I worked on the testbench this morning, building up the processes to model the index and sector marker pulses during rotation. I hard coded a preamble, header field, checksum and postamble to let me watch how the read field, deserializer, synchronizer and RAM write would work. This will let me debug much of the code I already have written and establish a sound foundation for building up the rest of the tool.

I cleaned up a couple of issues right away with the testbench, before I even had a full field composed and ready to read. I set up the getfield logic to be triggered by a virtual button push, which I can trigger from the simulator testbench, to watch how the logic performs in its job of syncing, deserializing and for forth.

I began with watching it attempt to serialize, although I was emitting nothing but 0 bits which will keep it from finding sync. The great thing about the simulator is that I can drill down and display any signals at all, no matter at what level or in what module.

Next up, I worked through my mechanism detecting the sync word but I had some issues with how my bit timer process is working - this routine watches the Read Clock and Read Data signals to capture the 0 and 1 bits, feeding them to my deserializer.

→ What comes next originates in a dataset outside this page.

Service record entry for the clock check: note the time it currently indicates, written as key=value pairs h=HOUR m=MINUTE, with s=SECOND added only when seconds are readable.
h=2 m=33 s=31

I worked on that during the early afternoon, tweaking the logic until it worked correctly. Once it is feeding correct words out of the serial stream from the 'disk drive', I can check the logic to wait for preambles, read a target number of words, and then read the checksum word.

During my vacation in San Diego, from tomorrow until Thursday, I can sit in my poolside cabana at the Del Coronado, enjoy the weather, breezes, poolside activity, drinks, while building logic and simulating it until it works properly. I hope to make substantial progress by the end of the week.

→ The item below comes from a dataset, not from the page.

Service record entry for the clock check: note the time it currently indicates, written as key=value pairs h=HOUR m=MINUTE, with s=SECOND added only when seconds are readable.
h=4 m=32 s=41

Sync and deserialize reliably delivers words; time to move on to debug the read field FSM fully including checksum calculation and comparison. Unfortunately, I have hit a brick wall, thanks to the Xilinx toolchain. I synthesize the design itself, everything is good.

I do a check on the simulation, all is good. But when I try to run the simulator, it aborts instantly and with nary a message to suggest a cause. I have tried restarting and even rebooting the PC. Until I can bypass this, I can't test a thing. Grrrrr.

Here is how it starting working again: I added one space at the end of a line, then backspaced, then saved the file. In other words, it was EXACTLY the same as before. When I clicked to start the simulator, everything is back in operation. What a rickety product. Imagine if I paid over $10,000 for a license!

By dinner time, I was working on the RAM putaway of the word that came in from the disk head, tuning up the RAM control FSM. I haven't peered into the RAM simulation itself to verify the writing, but the control FSM and upper FSMs are behaving properly.

I set up a preamble delay of 2 microseconds and a memory location to put a two word field (modeling the first record, the header field). The FSM waited, streamed through the remaining preamble of zeroes until it found a sync bit. It then deserialized and extracted the two words, computing the checksum as it did this, passing each to the memory FSM to put it away.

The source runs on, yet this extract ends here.